I would assume that particular pip package we were fetching had been identical to this release, though (despite the slightly different name)...

If I can find some spare time, I might be able to figure out what was keeping at least 2.0.0 from working properly, but I'm not sure I can give a confident timeline atm, sorry.
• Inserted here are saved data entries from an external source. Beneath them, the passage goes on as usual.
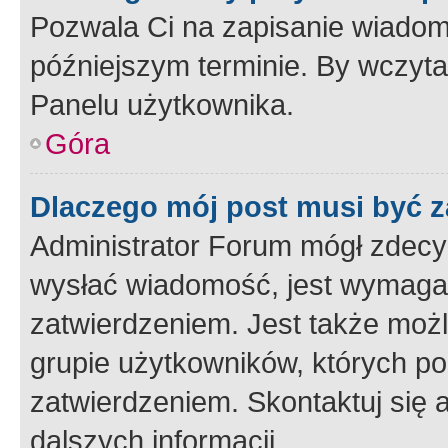
Pozwala Ci na zapisanie wiadom
późniejszym terminie. By wczyt
Panelu użytkownika.
Góra
Dlaczego mój post musi być 
Administrator Forum mógł zdecy
wysłać wiadomość, jest wymaga
zatwierdzeniem. Jest także możli
grupie użytkowników, których p
zatwierdzeniem. Skontaktuj się 
dalszych informacji.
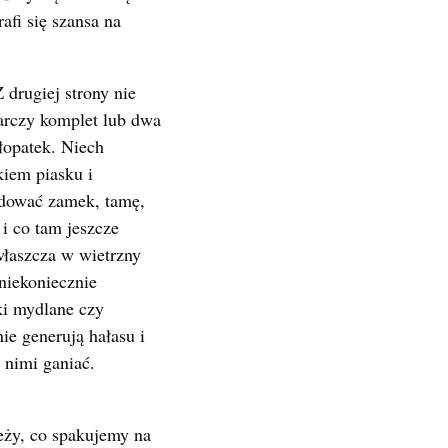
afi się szansa na
 drugiej strony nie
tarczy komplet lub dwa
 łopatek. Niech
kiem piasku i
udować zamek, tamę,
 co tam jeszcze
właszcza w wietrzny
 niekoniecznie
ki mydlane czy
nie generują hałasu i
 nimi ganiać.
leży, co spakujemy na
micbar-21 commented 1 year ago

Hello @mackncheesiest, I ran into some trouble while trying to run some python notebooks or scripts, probably due to incompatibility of Tensorflow, Keras or Python versions too. Do you have perhaps a working container or virtual environement with the correct Python versions and relative packages? Installing Tensorflow from source is not so trivial too. Is there also a speciffic Python version I should use? Thanks

mackncheesiest commented 1 year ago

It's ultimately looking pretty tricky to get this running again. The best bet might be to leverage a singularity image (similar to docker images but they don't require root-access to run) that we built a few years ago when performing these experiments on a University-managed compute platform.

https://emailarizona-my.sharepoint.com/:u:/g/personal/akoglu_arizona_edu/EX72kvLQBwVDqtYicKY0M10BdF5oMiyqH4rdzNuUo89gdQ?e=R76jlG

Due to University OneDrive restrictions, this link expires Dec. 25, 2023 just FYI

micbar-21 commented 1 year ago

Thank you very much @mackncheesiest, this will be very helpful Best regards

HalfW-dev commented 6 months ago

Hello @mackncheesiest I'm trying to run the example.py in the tealayer2.0 folder and encountering the same problem. Could you kindly provide a link to the singularity image again? Thank you.

mackncheesiest commented 6 months ago

@HalfW-dev here's an updated link!

https://emailarizona-my.sharepoint.com/:u:/g/personal/akoglu_arizona_edu/EX72kvLQBwVDqtYicKY0M10BdF5oMiyqH4rdzNuUo89gdQ?e=QwWkxZ

Expires July 1st, 2024

HalfW-dev commented 6 months ago

Thank you @mackncheesiest! Best regards.